The conditions where opioids showed a modest, time-limited edge are specific: stomach pain, pain after dental or ear procedures, traumatic limb injuries, childbirth, caesarean delivery, and bunionectomy. In each of these, patients who got an opioid reported slightly lower pain scores than those on placebo, but the advantage rarely stretched past the first day or two of treatment.
The list of conditions where opioids matched placebo is longer and more uncomfortable for routine practice. Some limb surgeries, kidney stone pain, post-tonsil removal pain, and pain in newborns on assisted breathing all failed to separate from placebo in the underlying trials. For heart-related pain, post-hysterectomy pain, and topical opioid patches used in dermatology, the evidence was inconsistent, leaving clinicians without a clear signal one way or the other.
The benefit came with a cost. Across acute musculoskeletal pain, traumatic limb injuries, and several post-surgical settings, opioid users reported higher rates of nausea and vomiting than those on placebo, a tradeoff that starts within a single dose. The authors also flagged longer-term risks that begin to accrue quickly: tolerance, dependence, misuse, overdose, hospitalization, and death. Persistent opioid use, they warn, can take hold within days of a first prescription, including from a short course taken for an acute problem.
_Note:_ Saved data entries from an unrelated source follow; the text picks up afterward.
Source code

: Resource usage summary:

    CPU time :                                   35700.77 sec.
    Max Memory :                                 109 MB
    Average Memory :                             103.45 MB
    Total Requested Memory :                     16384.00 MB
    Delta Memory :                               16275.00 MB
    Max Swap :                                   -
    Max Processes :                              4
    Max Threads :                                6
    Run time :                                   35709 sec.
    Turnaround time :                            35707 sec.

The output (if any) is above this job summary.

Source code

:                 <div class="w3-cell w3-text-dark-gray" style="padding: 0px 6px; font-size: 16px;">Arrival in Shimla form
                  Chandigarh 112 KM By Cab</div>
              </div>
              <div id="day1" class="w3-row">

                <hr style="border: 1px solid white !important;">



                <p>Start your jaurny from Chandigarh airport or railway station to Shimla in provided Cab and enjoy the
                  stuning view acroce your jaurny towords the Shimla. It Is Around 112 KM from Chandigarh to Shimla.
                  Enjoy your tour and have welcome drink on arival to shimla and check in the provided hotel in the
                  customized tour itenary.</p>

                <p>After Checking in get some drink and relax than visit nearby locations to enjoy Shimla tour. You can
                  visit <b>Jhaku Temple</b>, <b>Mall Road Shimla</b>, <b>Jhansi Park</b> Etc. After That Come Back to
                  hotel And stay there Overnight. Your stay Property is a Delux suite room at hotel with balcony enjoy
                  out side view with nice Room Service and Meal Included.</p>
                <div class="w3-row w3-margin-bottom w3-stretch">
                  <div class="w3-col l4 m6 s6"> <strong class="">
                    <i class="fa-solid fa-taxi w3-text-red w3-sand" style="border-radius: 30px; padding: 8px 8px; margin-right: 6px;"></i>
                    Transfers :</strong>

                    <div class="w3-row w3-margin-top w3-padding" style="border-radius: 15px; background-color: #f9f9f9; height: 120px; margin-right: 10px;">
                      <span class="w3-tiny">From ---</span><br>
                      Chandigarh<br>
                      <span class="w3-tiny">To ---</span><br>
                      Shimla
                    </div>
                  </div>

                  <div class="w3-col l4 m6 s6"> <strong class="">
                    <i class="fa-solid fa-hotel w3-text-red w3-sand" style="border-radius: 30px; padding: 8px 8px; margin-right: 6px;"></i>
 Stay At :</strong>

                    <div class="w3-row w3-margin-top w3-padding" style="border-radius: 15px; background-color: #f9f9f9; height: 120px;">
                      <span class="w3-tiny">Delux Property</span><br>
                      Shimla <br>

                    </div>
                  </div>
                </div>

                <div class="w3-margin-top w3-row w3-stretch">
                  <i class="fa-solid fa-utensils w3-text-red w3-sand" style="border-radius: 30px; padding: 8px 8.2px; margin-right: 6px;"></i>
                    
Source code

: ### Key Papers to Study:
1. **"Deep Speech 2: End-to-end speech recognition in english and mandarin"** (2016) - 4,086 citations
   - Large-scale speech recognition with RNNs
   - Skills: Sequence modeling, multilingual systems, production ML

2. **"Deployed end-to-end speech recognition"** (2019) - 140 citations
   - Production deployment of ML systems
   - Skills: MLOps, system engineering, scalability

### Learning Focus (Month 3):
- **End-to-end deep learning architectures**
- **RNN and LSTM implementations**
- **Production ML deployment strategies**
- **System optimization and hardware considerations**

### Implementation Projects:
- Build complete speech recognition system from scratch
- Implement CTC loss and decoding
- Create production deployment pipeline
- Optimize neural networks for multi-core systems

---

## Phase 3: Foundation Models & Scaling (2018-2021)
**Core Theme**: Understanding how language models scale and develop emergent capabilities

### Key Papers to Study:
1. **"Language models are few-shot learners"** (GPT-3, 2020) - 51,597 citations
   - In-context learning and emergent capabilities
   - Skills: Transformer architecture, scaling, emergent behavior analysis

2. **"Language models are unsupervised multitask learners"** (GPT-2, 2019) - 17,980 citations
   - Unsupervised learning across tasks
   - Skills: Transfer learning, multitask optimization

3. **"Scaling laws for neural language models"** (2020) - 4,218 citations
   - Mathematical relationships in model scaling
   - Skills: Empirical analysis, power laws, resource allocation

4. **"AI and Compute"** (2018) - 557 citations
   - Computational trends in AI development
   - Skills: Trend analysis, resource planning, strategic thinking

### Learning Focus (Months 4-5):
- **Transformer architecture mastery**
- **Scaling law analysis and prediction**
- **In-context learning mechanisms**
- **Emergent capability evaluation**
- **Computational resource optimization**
A few limits are worth naming. Many of the underlying trials inadequately reported side effects, and some tested only a single dose, which makes it hard to translate the findings into the real rhythms of post-surgical or post-injury care. The Sydney team also notes that the underlying journal article should be consulted for precise effect sizes by condition, and that the press-release framing of "often don't work" is shorthand for a more precise result: small, short-lived benefit on average, with a noisy condition-by-condition picture.
What the evidence map does support is a tighter, more deliberate use of opioids for acute pain. For a patient about to have a procedure, the practical question is no longer whether an opioid is the strongest available option, but whether the expected hours of relief justify the side effects and the small but real risk of sliding into longer-term use. For prescribers, the review supplies a meta-level spine for shared decision-making and for defaulting to non-opioid options where the evidence is thin. For health systems weighing prescribing guardrails, 59 systematic reviews is a hard number to argue with, and the next watch item is whether clinical guidelines begin to retire opioid-first defaults for the conditions on the placebo-equivalent list.